Yankees Lose

The Yankees’ 2021 season came to a fittingly ignominious close with a convincing 6-2 trouncing by the Red Sox in the Wild Card Play-In game last night. I say “fitting,” because the punchless Yankees deserved no more after scoring only 7 runs in their final four “must-win” games and being outclassed by the Tampa Bay Rays, their potential playoff opponent, both in the last weekend and over the course of the season.
The Bombers’ offense came down to two home runs around Fenway’s Pesky Pole, neither of which would have gone out of any other Major League ballpark. On the other hand, Giancarlo Stanton hit two rockets off the Green Monster, both of which would have been home runs elsewhere. Their only “rally”–two hits in a row–started with another infield single by Aaron Judge. I say “another” sarcastically because Judge won the crucial season finale against the Rays with a ground ball to second that was officially scored a single, even though he would have been out by ten feet had the second baseman thrown to first. With one out and the game-winning run coming in from third, the infielder had no choice but to throw home instead. It was still a classic Fielder’s Choice for scoring purposes, not a hit, and I’m still awaiting an explanation.
Judge’s single was followed by what the commentators agreed was the key play of the game. (For me, however, the key play was Xander Bogaerts’ two-run homer in the 1st inning, which set the tone of the game.) Judge tried to score on Stanton’s double off the wall and was thrown out at home plate by a perfect relay from centerfielder Kike Hernandez to Bogaerts. Alex Rodriguez stated definitively that Judge should have been held at 3rd–indeed, he should have known on his own to stop there–and when the play-by-play announcer tried to suggest that the issue was debatable, A-Rod told him he was wrong. In my view, however, it was the right play. Judge was barely out, maybe by half a step. A less than perfect relay and he would have been safe. How many times is such a relay less than perfect? Way more than half, from my experience. Bogaerts had to field the ball cleanly (it came to him on one hop), turn and fire a strike under pressure. All Judge had to do was run. If Judge had stopped at 3rd, his fate would have been left to Joey Gallo, whom A-Rod had continually called the “safe landing strip” for Red Sox pitchers. In other words, they should steer clear of Judge and Stanton and pitch to Gallo whenever they had the choice. Based on his average, the chance that Gallo would get a hit was maybe one-in-five, and marginally better that he would somehow get the run home. As it was, he popped up to shortstop, and Judge would have been stuck at 3rd, unless the next batter hit safely–a one-in-four proposition, going by averages alone. The 50-50 chance, if not 65-35, that Judge had of scoring on Stanton’s double was greater than the odds of his scoring by stopping at 3rd. But A-Rod and the commentators who followed him all claimed that Yankee 3rd-base coach Phil Nevin had blundered.

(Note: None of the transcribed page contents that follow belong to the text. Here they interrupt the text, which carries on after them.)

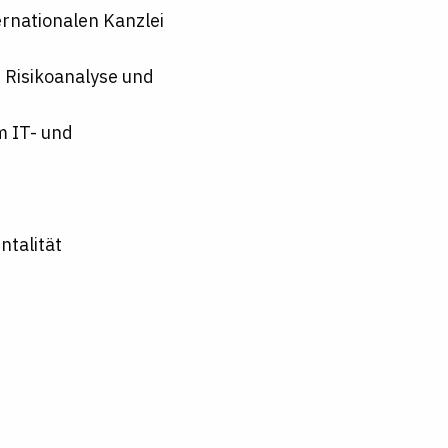
rnationalen Kanzlei
 Risikoanalyse und
m IT- und
ntalität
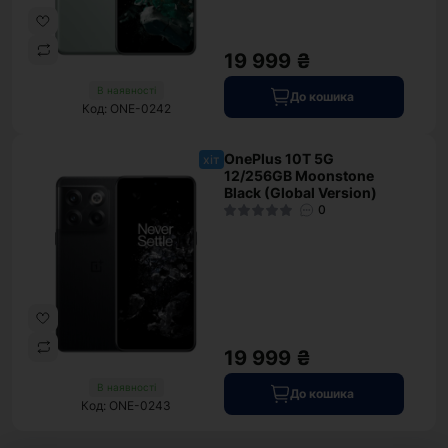
19 999 ₴
В наявності
До кошика
Код: ONE-0242
OnePlus 10T 5G
хіт
12/256GB Moonstone
Black (Global Version)
0
19 999 ₴
В наявності
До кошика
Код: ONE-0243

The other happy takeaway for me was the failure of Gerrit Cole to last more than two innings in the Yankees’ most important game of the year. They paid him gazillions to be the best pitcher in the league, and he wasn’t. This gave me hope, once again, that you can’t always buy the pennant; that no matter how much the Yankees spend, they can be beaten. Conversely, the Red Sox got a dominant 1-2-3 8th inning from Hansel Robles, whom the Twins had picked up on the cheap and who was useless in Minnesota earlier this year. Go figure.